A: I’ve talked to first-time sprint athletes, Kona qualifiers, and everyone in between who has had this exact experience. Being strong in the pool does not automatically mean you’ll feel calm on race morning. Open water is a completely different animal and your brain knows it.
In a pool, everything is controlled. You can see the bottom. You’ve got your lane. There’s space. If you need a second, you grab the wall. Race morning? Different story.
Now you’re shoulder-to-shoulder with a few hundred of your newest friends. People are kicking, arms are flying, goggles get knocked, the water might be cold, and you can’t see much of anything. Your brain reads all of that as a potential threat and hits the gas on your fight-or-flight response. Heart rate spikes. Breathing shortens. Stroke falls apart. This isn’t a fitness issue — it’s sensory overload.
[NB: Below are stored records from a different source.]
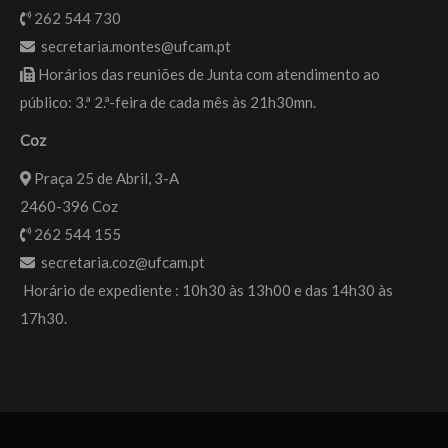
262 544 730
secretaria.montes@ufcam.pt
Horários das reuniões de Junta com atendimento ao
público: 3.ª 2.ª-feira de cada mês às 21h30mn.
Coz
Praça 25 de Abril, 3-A
2460-396 Coz
262 544 155
secretaria.coz@ufcam.pt
Horário de expediente : 10h30 às 13h00 e das 14h30 às
17h30.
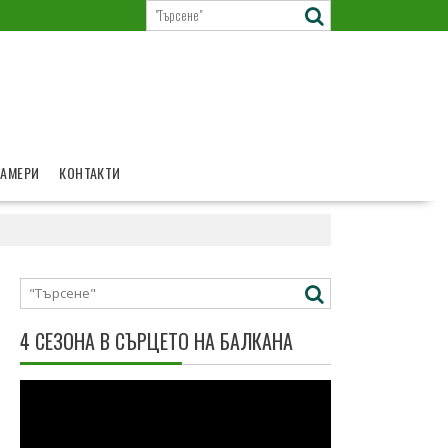
КАМЕРИ
КОНТАКТИ
4 СЕЗОНА В СЪРЦЕТО НА БАЛКАНА
Видео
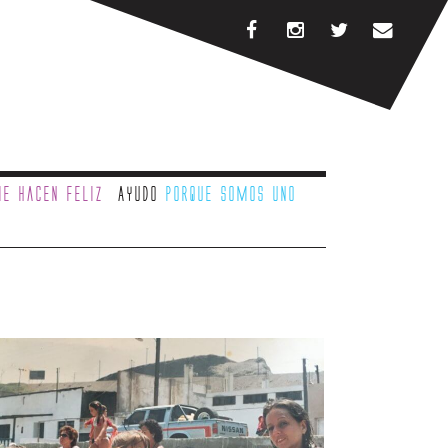
e hacen feliz
Ayudo
porque somos uno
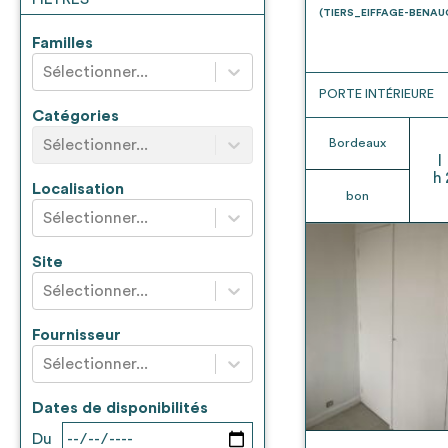
* Attention, l’ajout des matériaux à sa liste e
(TIERS_EIFFAGE-BENA
voir
FAQ
Familles
Sélectionner...
PORTE INTÉRIEURE
Catégories
Sélectionner...
Bordeaux
l
h
Localisation
bon
Sélectionner...
Site
Sélectionner...
Fournisseur
Sélectionner...
Dates de disponibilités
Du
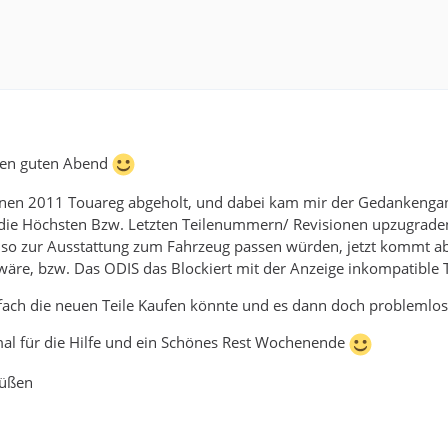
en guten Abend
inen 2011 Touareg abgeholt, und dabei kam mir der Gedankenga
 die Höchsten Bzw. Letzten Teilenummern/ Revisionen upzugraden
so zur Ausstattung zum Fahrzeug passen würden, jetzt kommt aber 
wäre, bzw. Das ODIS das Blockiert mit der Anzeige inkompatible 
fach die neuen Teile Kaufen könnte und es dann doch problemlos 
al für die Hilfe und ein Schönes Rest Wochenende
rüßen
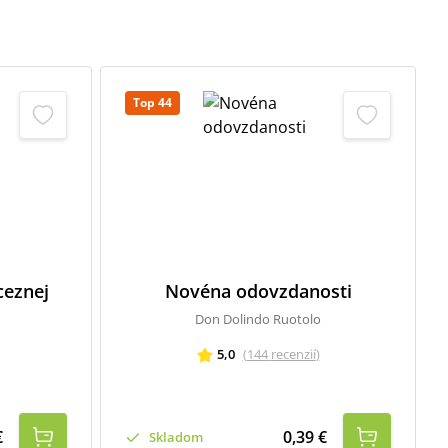
Top 44
ceznej
Novéna odovzdanosti
Don Dolindo Ruotolo
5,0
(
144
recenzií
)
€
0,39 €
Skladom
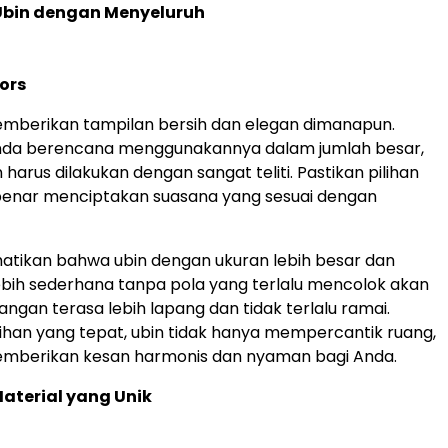
 Ubin dengan Menyeluruh
iors
emberikan tampilan bersih dan elegan dimanapun.
Anda berencana menggunakannya dalam jumlah besar,
 harus dilakukan dengan sangat teliti. Pastikan pilihan
enar menciptakan suasana yang sesuai dengan
erhatikan bahwa ubin dengan ukuran lebih besar dan
ebih sederhana tanpa pola yang terlalu mencolok akan
gan terasa lebih lapang dan tidak terlalu ramai.
han yang tepat, ubin tidak hanya mempercantik ruang,
memberikan kesan harmonis dan nyaman bagi Anda.
aterial yang Unik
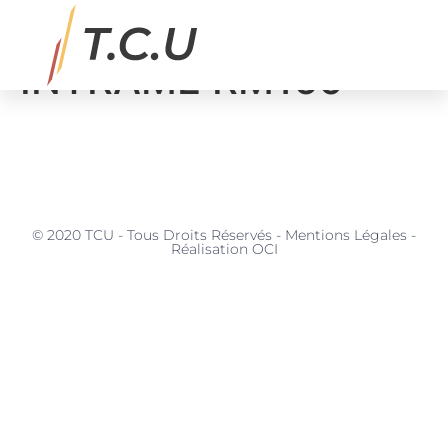
ENROBES Malaxeur
INTRAME RM160
MATÉRIAUX, SERVICES & APPLICATIONS
© 2020 TCU - Tous Droits Réservés - Mentions Légales -
Réalisation OCI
You may be starting hard. Here’s one of the biggest mistakes I see: strong swimmers treating the first 200 yards like it’s a sprint. Adrenaline is pumping, everyone surges forward, and before you know it you’re swimming way above your sustainable effort. Once your breathing gets out of control in the water, panic isn’t far behind.
The fix is simple, but not always easy: Start slower than you think you need to. Give yourself two or three minutes to settle in. Let your breathing find a rhythm. Then build into your effort. The athletes who look smooth out there? They didn’t accidentally find that pace — they chose it.
Clear water is fast water. There is zero prize for starting front and center if it means you spend the next five minutes getting swum over. If you tend to get anxious, seed yourself a little wider or a row back. Yes, you might swim a few extra yards. You know what you won’t be doing? Fighting for oxygen.
If You Feel Panic Rising, Reset. Even experienced athletes do this. Roll onto your back for a few seconds. Switch to breaststroke. Lift your head and take a couple controlled breaths. That is not failure; it is smart racing.
The biggest thing I want you to focus on is the exhale. When athletes panic, they often hold their breath without realizing it. Long, intentional exhales tell your nervous system to calm down. You’d be amazed how quickly your heart rate drops.
Warm Up. Please. Jumping straight into a race at full effort is a shock to the system. If the race allows it, get in the water for even five minutes beforehand. Put your face in. Blow bubbles. Get your breathing under control. No swim warmup available? Do some light cardio on land and focus on steady breathing. Just don’t let the race start be the hardest effort your body has felt all morning.
Train for Reality. Pool fitness is great. But comfort comes from familiarity. If you can, practice in open water. Learn what your stroke feels like without that black line guiding you. Get used to sighting. Experience a little chaos before race day. No lake nearby? Simulate stress in the pool. Swim continuous instead of stopping at the wall. Share a crowded lane. Take away some of that predictability.
Bad goggles and a too-tight wetsuit can turn manageable nerves into full-blown stress. Choose goggles that match the conditions so you can actually see. And your wetsuit should feel supportive; not like it’s squeezing the life out of your rib cage. If you can’t breathe comfortably on land, it’s not getting better in the water. Comfort equals speed. Every time.
The swim isn’t something to survive. It’s your chance to start the day controlled, smooth, and confident. Even veteran triathletes get those “whoa, okay” moments in open water. The difference is they don’t fight it, they manage it.
Start calm. Control your breathing. Do that, and the swim stops feeling chaotic and starts feeling like momentum. Once that happens, the rest of your race tends to go a whole lot better.